The ASTI did strike for equal pay for younger teachers. A noble cause — but the ASTI has come very late to this party (and of course it was a great way to get young teach- ers into the union — naked opportunism).
At the same time the TUI and INTO went off and quietly negotiated for their members. The net result for them has been a substantial increase in pay for their members with further talks for complete restoration coming up. That’s the difference between negotiation and confrontation.
The Department of Education could have moved quicker too. Minister Richard Bruton is a Meath man and it has never been our policy to kick somebody when they are down. Yet in this case he could not resist the temptation to put the boot into the ASTI.
What was wrong with saying pay restoration was an objective and would come in time? He did not even have to say when.
Perhaps he is completely fed up with dealing with an extremist union that tries to block every bit of progress in education. (Remember the ASTI will not cooperate with the new Junior Cycle either — another thing they might want to strike over.)
Yet it does appear a bit rich that the same politicians are getting a rise of over €100 a week while young teachers are trying to survive on a takehome wage of less than €500 a week. This after spending six years in college and funding a master’s degree in education, after their primary degree, which will have cost them more than €10,000.
Now the good news. The ASTI won`t try this on again — no matter what the Workplace Relations Committee comes up with. It also will be faced with plenty of teachers jumping ship. It is more difficult for older members who are in salary protection schemes administered through the union, though it is hardly outside the bounds of possibility that another union would take these on.

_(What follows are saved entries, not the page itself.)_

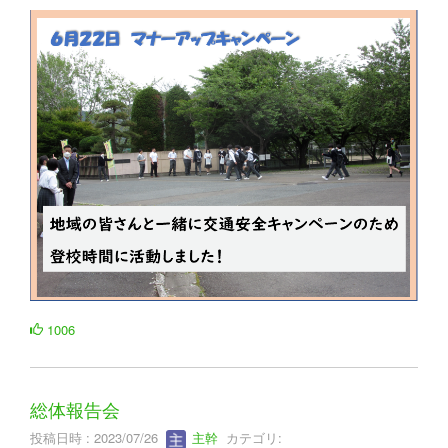
1006
総体報告会
投稿日時 : 2023/07/26
主幹
カテゴリ: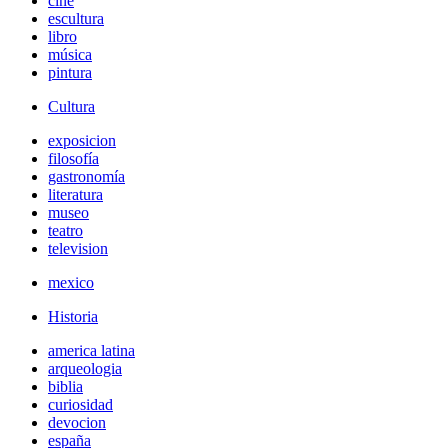
cine
escultura
libro
música
pintura
Cultura
exposicion
filosofía
gastronomía
literatura
museo
teatro
television
mexico
Historia
america latina
arqueologia
biblia
curiosidad
devocion
españa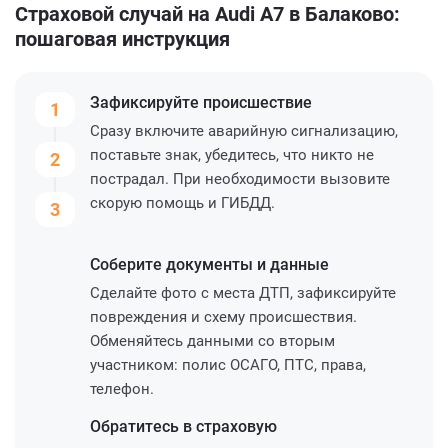
Страховой случай на Audi A7 в Балаково:
пошаговая инструкция
Зафиксируйте
происшествие
1
Сразу включите аварийную сигнализацию,
поставьте знак, убедитесь, что никто не
2
пострадал. При необходимости вызовите
скорую помощь и ГИБДД.
3
Соберите
документы и данные
Сделайте фото с места ДТП, зафиксируйте
повреждения и схему происшествия.
Обменяйтесь данными со вторым
участником: полис ОСАГО, ПТС, права,
телефон.
Обратитесь
в страховую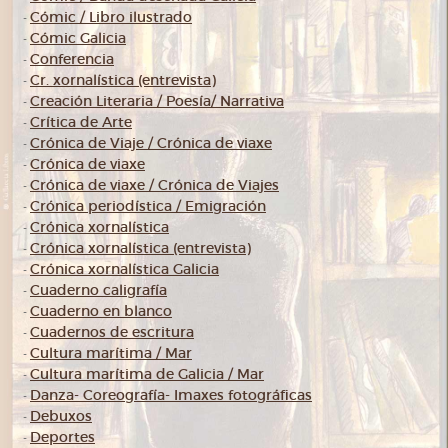
Cómic / Libro ilustrado
-
Cómic Galicia
-
Conferencia
-
Cr. xornalística (entrevista)
-
Creación Literaria / Poesía/ Narrativa
-
Crítica de Arte
-
Crónica de Viaje / Crónica de viaxe
-
Crónica de viaxe
-
Crónica de viaxe / Crónica de Viajes
-
Crónica periodística / Emigración
-
Crónica xornalística
-
Crónica xornalística (entrevista)
-
Crónica xornalística Galicia
-
Cuaderno caligrafía
-
Cuaderno en blanco
-
Cuadernos de escritura
-
Cultura marítima / Mar
-
Cultura marítima de Galicia / Mar
-
Danza- Coreografía- Imaxes fotográficas
-
Debuxos
-
Deportes
-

When I heard a full-time union official on radio being asked what a young teacher earned and not being able to answer (only to be told by a journalist!), I realised that the most decent, hardest working people in teaching were in big trouble and deserved better leadership.
Unfortunately teachers have been pawns in the ASTI left-wing agenda and their reputations have been damaged. This is part of the bigger breakdown in the social cohesion of the last few years.
The big issues of educational reform have not even made the agenda as a result of the ASTI’s destructive opposition to everything.
Junior and Leaving Cert reform are the important topics — and the union should be negotiating on the best way forward, not what has been going on.
Teachers are flexible, innovative and willing to compromise. Unfortunately the ASTI gives the opposite impression.